::: Selected passage

I like it but I do not use it often because I think that I might be judged.
I am not interested in dialects.
I don’t know, I haven’t thought about this.
Other opinion.
The distribution of responses regarding the respondents’ opinions concerning their dialects.
Options | a) | b) | c) | d) | e) | No response | Total |
---|---|---|---|---|---|---|---|
Number of responses | 152 | 31 | 44 | 51 | 21 | 1 | 300 |
The total number of responses obtained for this question is 300, which suggests that the overwhelming majority of respondents circled only one of the options offered. The response that recurred most often in the questionnaire in answer to this question was (a) (50.67% of the total responses), therefore we may conclude that approximately half of the respondents claimed to like the dialect spoken in their place of residence, not to feel embarrassed by it and to use it often in public. Another 17% of the total responses indicated that the pupils who took part in this survey had not thought about this issue. As many as 14.67% of the responses suggested that the respondents were not interested in dialects. Adding up the percentages of the latter two answers, we arrive at the proportion of nearly one third of the responses (31.67%) showing an indifferent attitude of the research participants toward this topic. Only 10.33% of the pupils (also) stated that they liked their dialect but used it rarely due to fear of being judged. Such an attitude conveys the covert prestige of the dialect. One of the respondents provided no answer to this question, which accounts for 0.33% of the total sample. Response (e) was opted for in 7% of the questionnaires, i.e. a relatively small number of respondents had a different opinion about their dialect from the ones listed in options (a)–(d).

::::::

→ **To be done**:
Please answer these questions using the dialect survey passage above, numbering each answer to match:
1. What was the total number of responses obtained for this question?
2. What percentage of the total responses went to option (a)?
3. What does the attitude of liking the dialect but rarely using it for fear of being judged convey?

::: Data excerpt

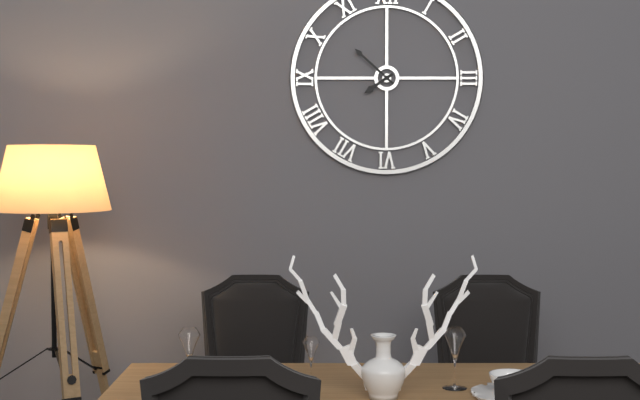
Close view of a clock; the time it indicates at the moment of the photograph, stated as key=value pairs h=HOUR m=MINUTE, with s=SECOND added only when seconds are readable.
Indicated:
h=7 m=52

::::::

→ **Answer to this exercise**:
1. 300
2. 50.67%
3. The covert prestige of the dialect